Collected data:

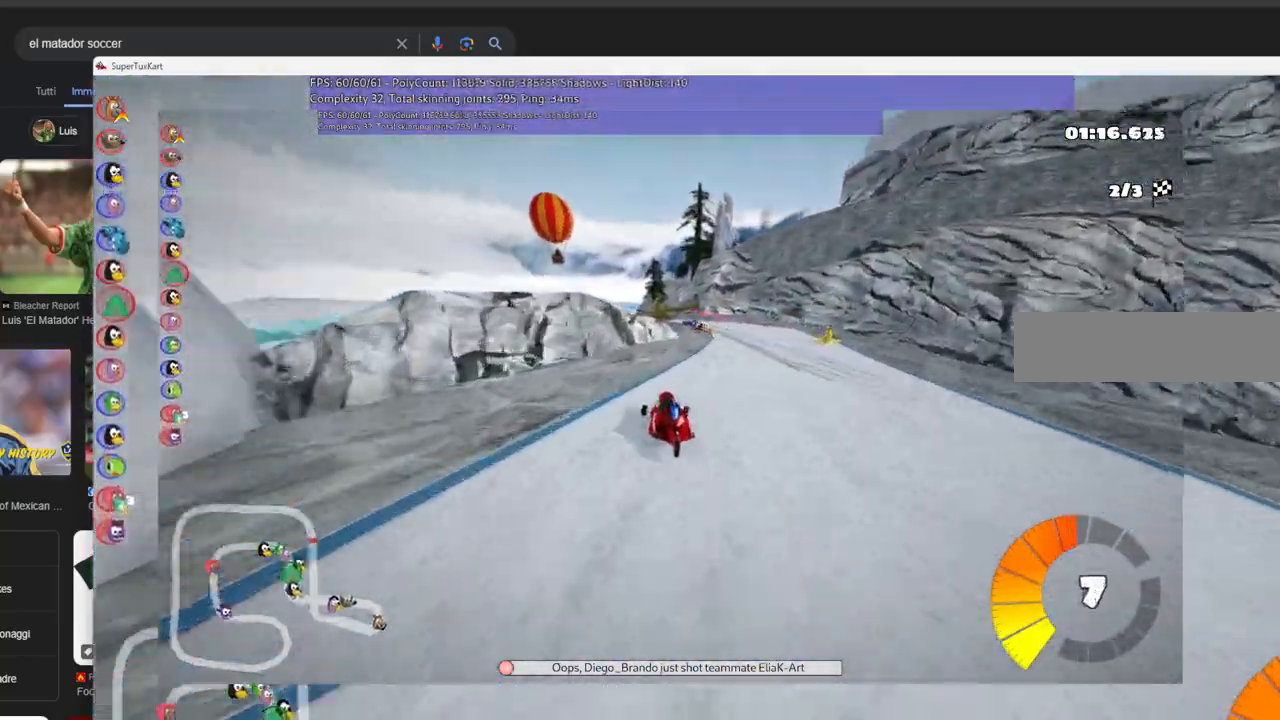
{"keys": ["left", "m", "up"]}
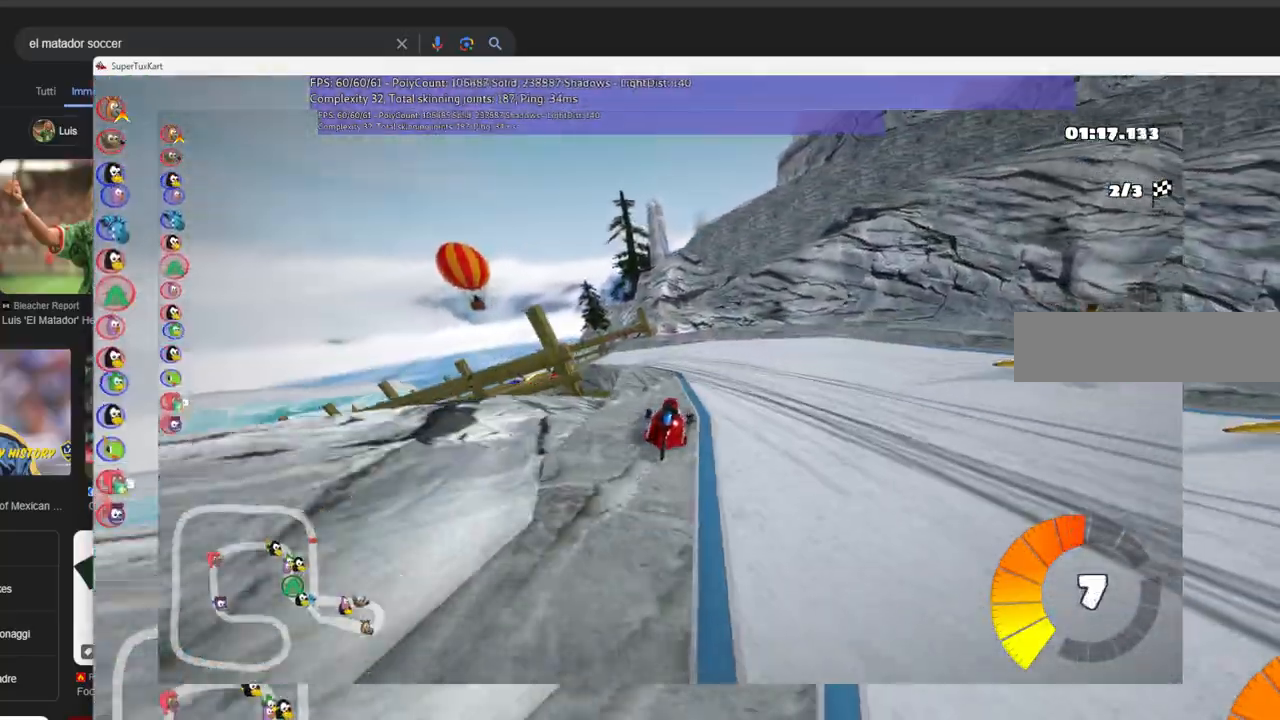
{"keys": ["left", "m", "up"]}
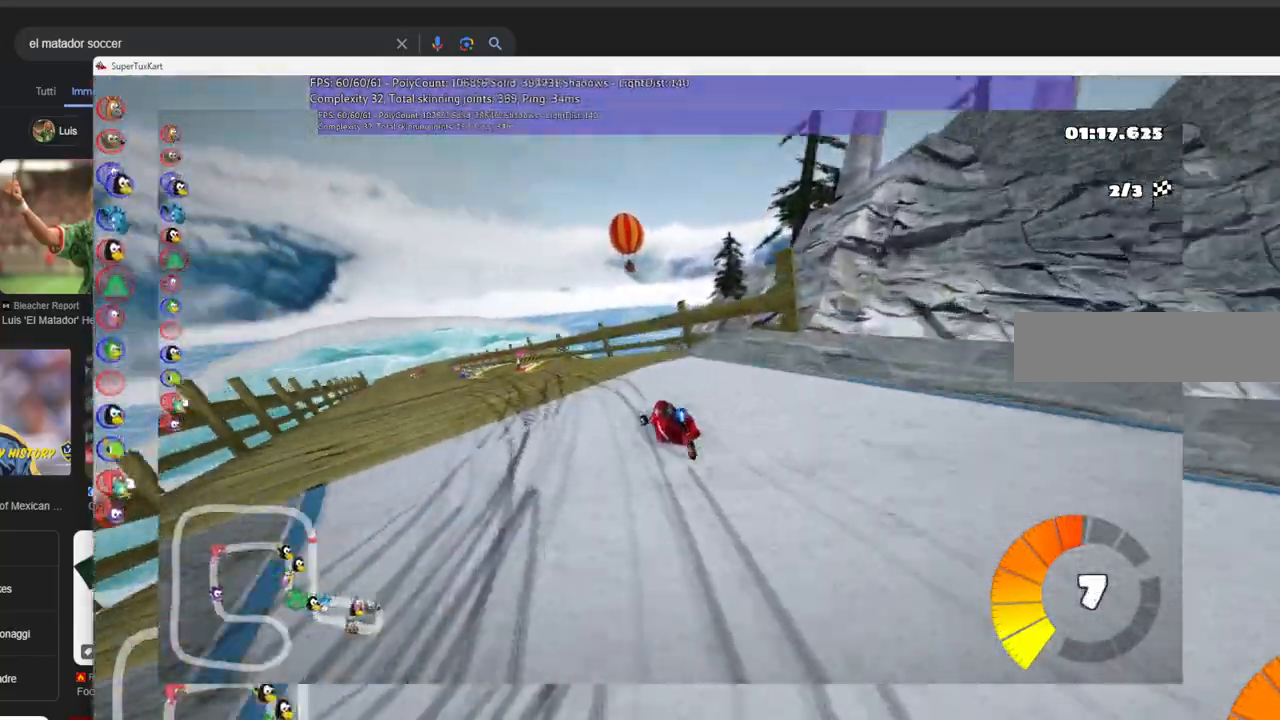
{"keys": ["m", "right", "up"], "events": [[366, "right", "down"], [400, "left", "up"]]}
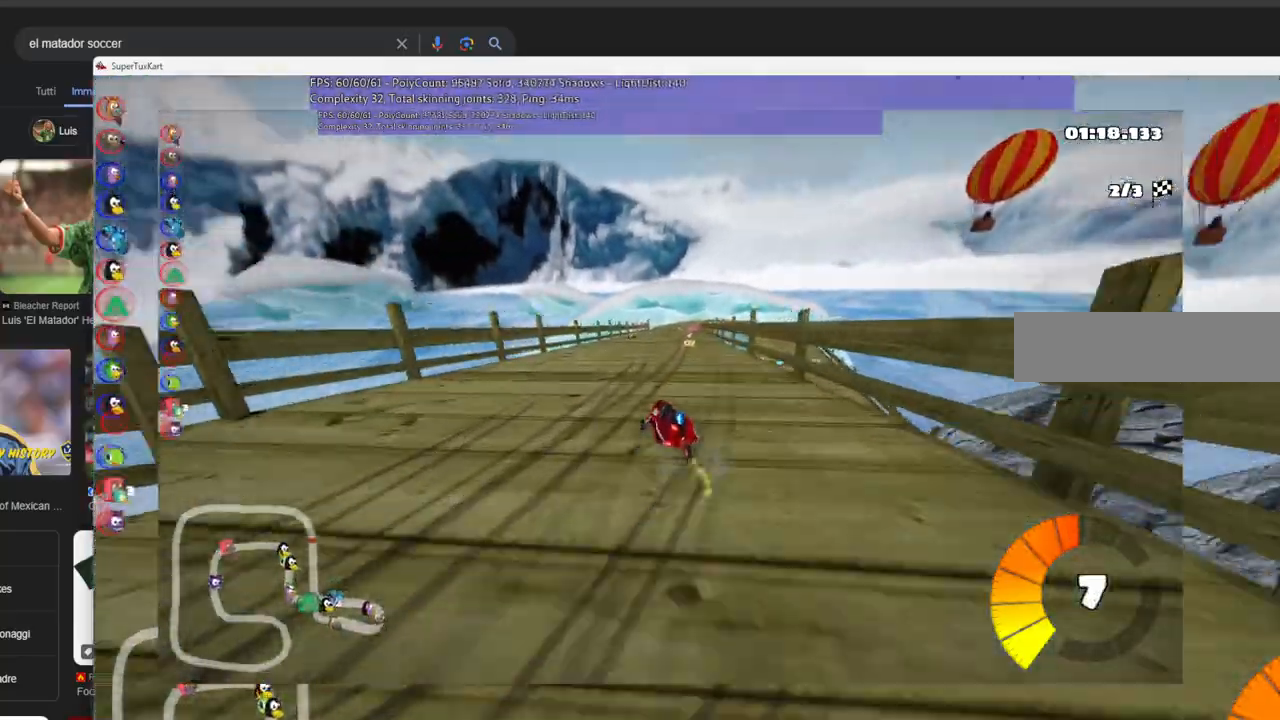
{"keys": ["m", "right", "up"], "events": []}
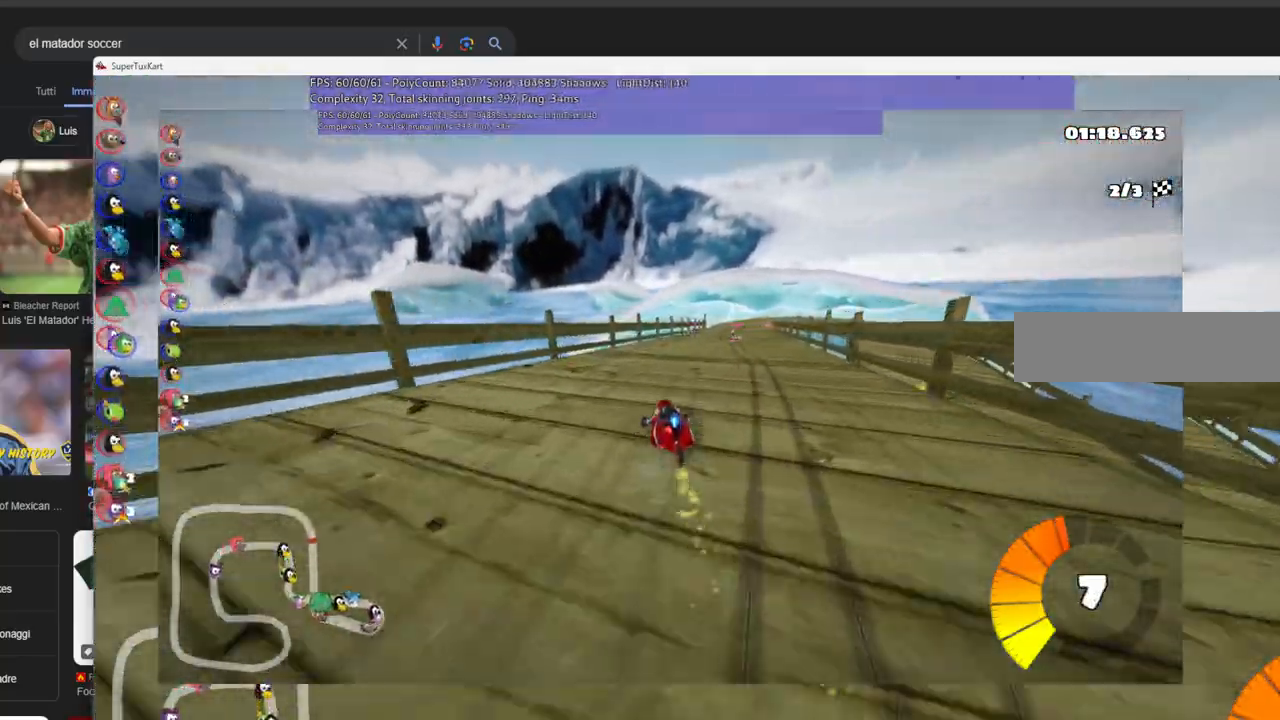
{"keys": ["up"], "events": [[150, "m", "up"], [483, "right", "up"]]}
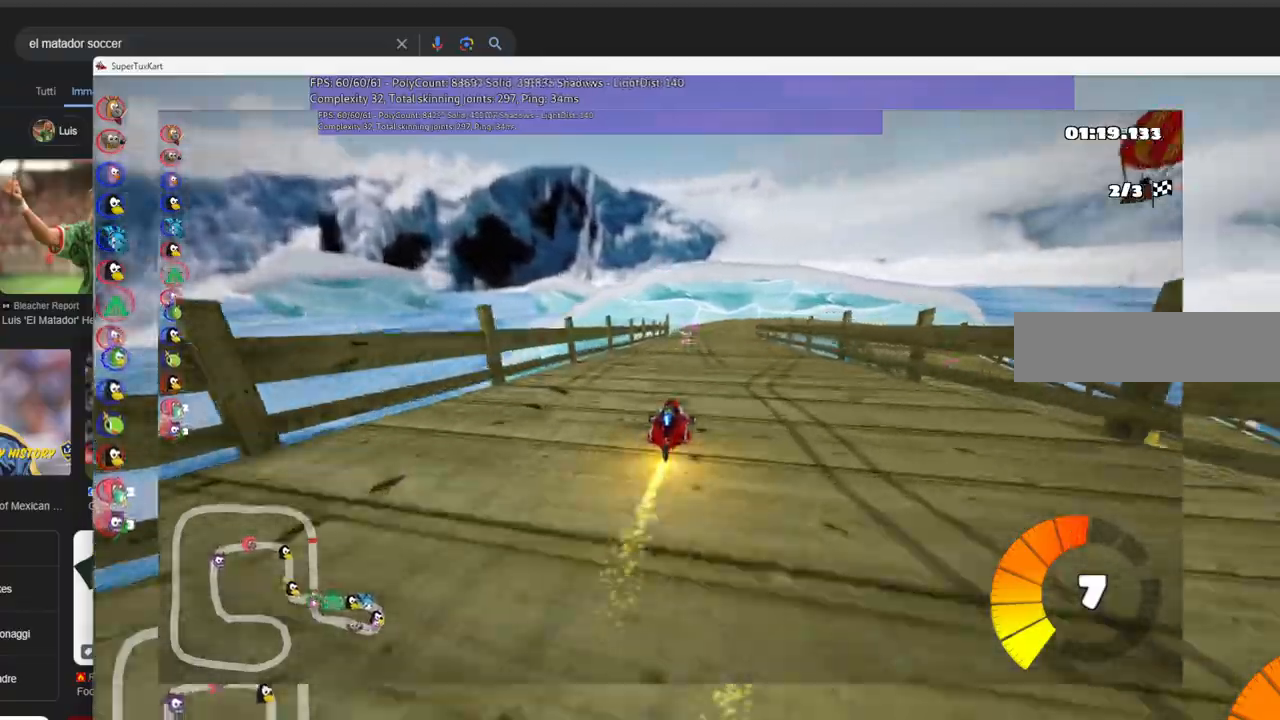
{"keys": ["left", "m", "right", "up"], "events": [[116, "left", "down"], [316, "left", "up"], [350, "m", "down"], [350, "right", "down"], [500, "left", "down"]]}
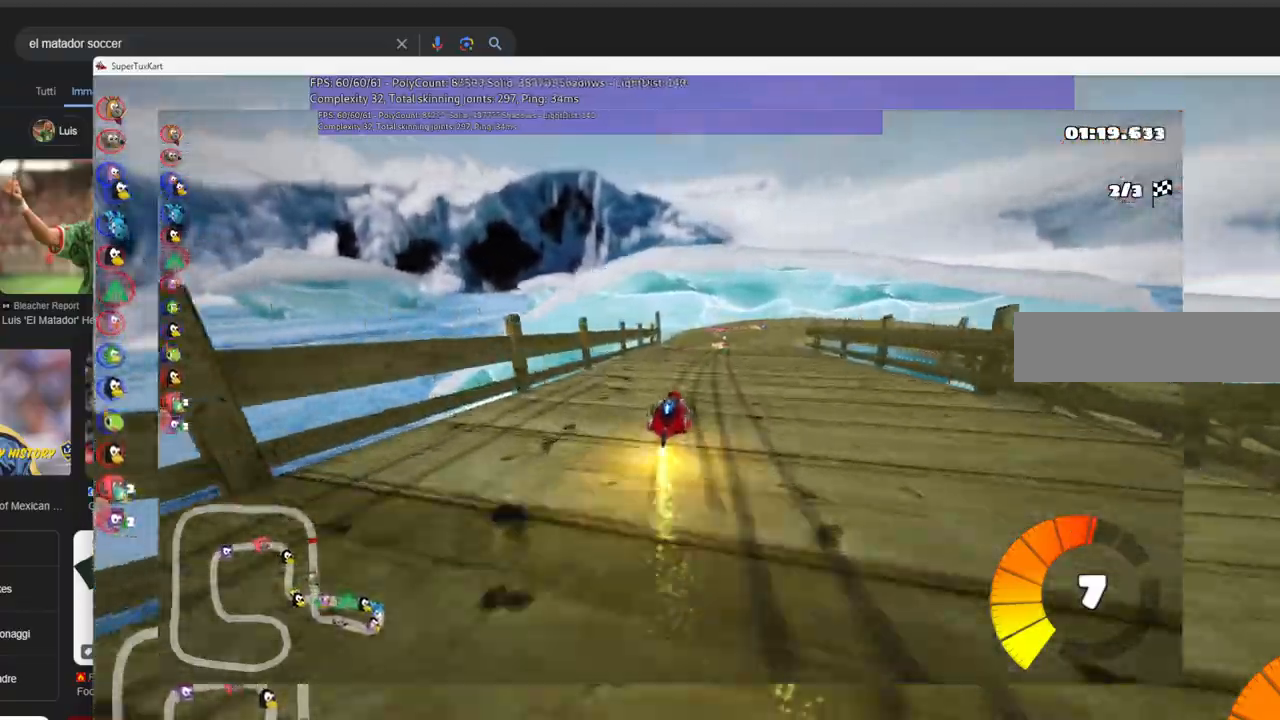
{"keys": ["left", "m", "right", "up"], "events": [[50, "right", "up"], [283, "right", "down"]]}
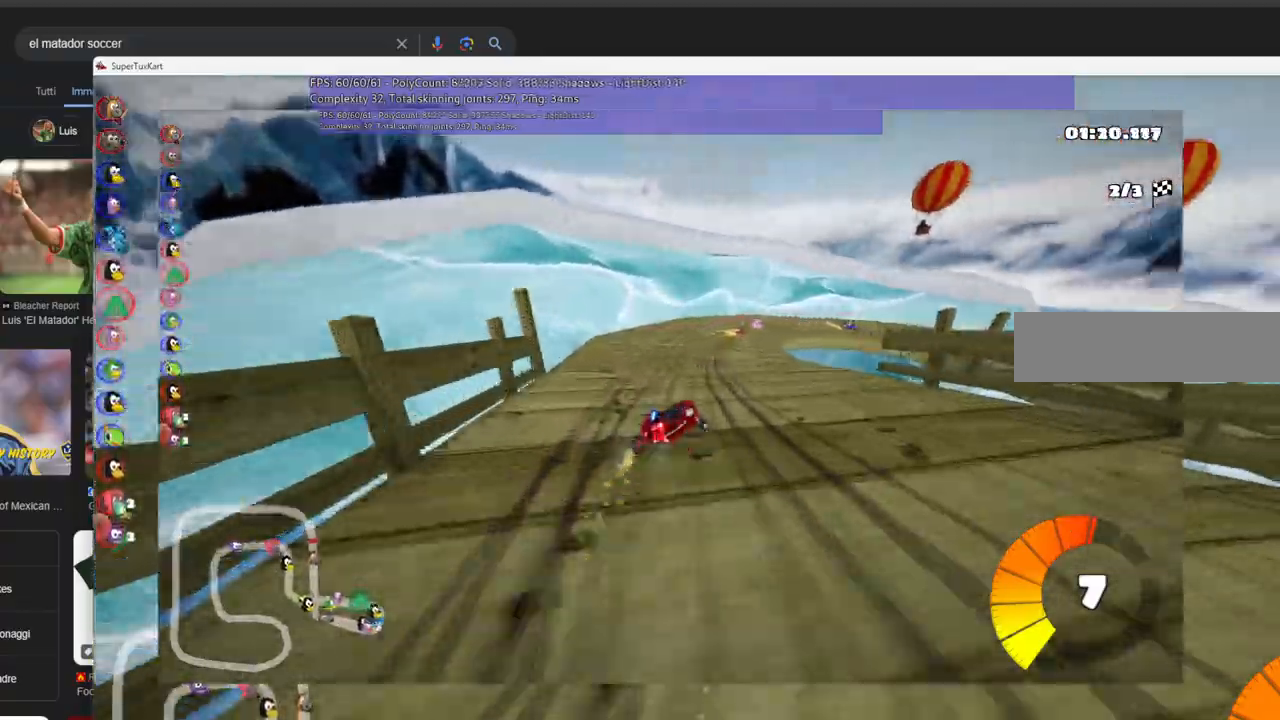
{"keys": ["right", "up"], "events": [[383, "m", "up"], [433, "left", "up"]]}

▶ [TASK DIRECTIONS]: Pictures do not belong in the copy. Please reproduce the entries above exactly otherwise.

▶ [EXERCISE ANSWER]:
{"keys": ["left", "m", "up"]}
{"keys": ["left", "m", "up"]}
{"keys": ["m", "right", "up"], "events": [[366, "right", "down"], [400, "left", "up"]]}
{"keys": ["m", "right", "up"], "events": []}
{"keys": ["up"], "events": [[150, "m", "up"], [483, "right", "up"]]}
{"keys": ["left", "m", "right", "up"], "events": [[116, "left", "down"], [316, "left", "up"], [350, "m", "down"], [350, "right", "down"], [500, "left", "down"]]}
{"keys": ["left", "m", "right", "up"], "events": [[50, "right", "up"], [283, "right", "down"]]}
{"keys": ["right", "up"], "events": [[383, "m", "up"], [433, "left", "up"]]}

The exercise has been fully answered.